→ **GOAL OF THE EXERCISE**: Would you please transcribe, exactly as written, the lines of the entries below starting at the one that holds "thumb tip: (482, 310)" and ending at the one that holds "wrist: (785, 540)", both included?

→ **MATERIAL PROVIDED**:
________________________

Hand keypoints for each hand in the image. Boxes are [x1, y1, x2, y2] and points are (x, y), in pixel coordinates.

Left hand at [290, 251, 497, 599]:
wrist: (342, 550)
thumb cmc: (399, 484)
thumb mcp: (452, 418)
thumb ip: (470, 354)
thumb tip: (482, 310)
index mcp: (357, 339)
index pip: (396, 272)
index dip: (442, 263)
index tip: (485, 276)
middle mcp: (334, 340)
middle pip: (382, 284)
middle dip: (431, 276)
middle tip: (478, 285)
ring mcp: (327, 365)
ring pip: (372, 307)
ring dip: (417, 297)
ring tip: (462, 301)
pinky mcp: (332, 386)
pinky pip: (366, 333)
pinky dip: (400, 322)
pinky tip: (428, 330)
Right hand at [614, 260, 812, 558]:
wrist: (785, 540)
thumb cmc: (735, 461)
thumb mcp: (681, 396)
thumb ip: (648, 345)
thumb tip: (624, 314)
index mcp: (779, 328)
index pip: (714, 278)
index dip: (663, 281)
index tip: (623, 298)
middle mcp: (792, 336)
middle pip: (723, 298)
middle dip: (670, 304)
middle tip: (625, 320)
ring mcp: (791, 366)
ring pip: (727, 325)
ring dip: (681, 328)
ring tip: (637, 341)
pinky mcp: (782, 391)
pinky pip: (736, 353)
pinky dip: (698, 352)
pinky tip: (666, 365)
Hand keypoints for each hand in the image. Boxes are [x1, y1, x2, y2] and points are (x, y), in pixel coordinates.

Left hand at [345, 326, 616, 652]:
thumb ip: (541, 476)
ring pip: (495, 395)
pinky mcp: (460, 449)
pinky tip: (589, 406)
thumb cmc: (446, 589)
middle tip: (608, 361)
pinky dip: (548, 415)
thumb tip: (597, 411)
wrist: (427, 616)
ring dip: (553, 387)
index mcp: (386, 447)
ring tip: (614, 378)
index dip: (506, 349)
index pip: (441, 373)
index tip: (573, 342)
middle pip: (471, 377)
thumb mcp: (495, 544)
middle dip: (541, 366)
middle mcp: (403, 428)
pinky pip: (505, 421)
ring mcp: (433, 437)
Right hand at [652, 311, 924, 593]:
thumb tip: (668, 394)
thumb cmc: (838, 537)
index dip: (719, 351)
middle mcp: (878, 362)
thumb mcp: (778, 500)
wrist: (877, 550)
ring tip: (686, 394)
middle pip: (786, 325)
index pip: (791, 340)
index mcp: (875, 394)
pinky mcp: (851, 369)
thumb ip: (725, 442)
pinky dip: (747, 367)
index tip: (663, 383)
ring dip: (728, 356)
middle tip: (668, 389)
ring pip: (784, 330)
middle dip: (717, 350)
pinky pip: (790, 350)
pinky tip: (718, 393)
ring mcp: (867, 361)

________________________

→ **RESULT BELOW**:
thumb tip: (482, 310)
index mcp: (357, 339)
index pip: (396, 272)
index dip: (442, 263)
index tip: (485, 276)
middle mcp: (334, 340)
middle pip: (382, 284)
middle dip: (431, 276)
middle tip: (478, 285)
ring mcp: (327, 365)
ring pip: (372, 307)
ring dip: (417, 297)
ring tip: (462, 301)
pinky mcp: (332, 386)
pinky pip: (366, 333)
pinky dip: (400, 322)
pinky tip: (428, 330)
Right hand at [614, 260, 812, 558]:
wrist: (785, 540)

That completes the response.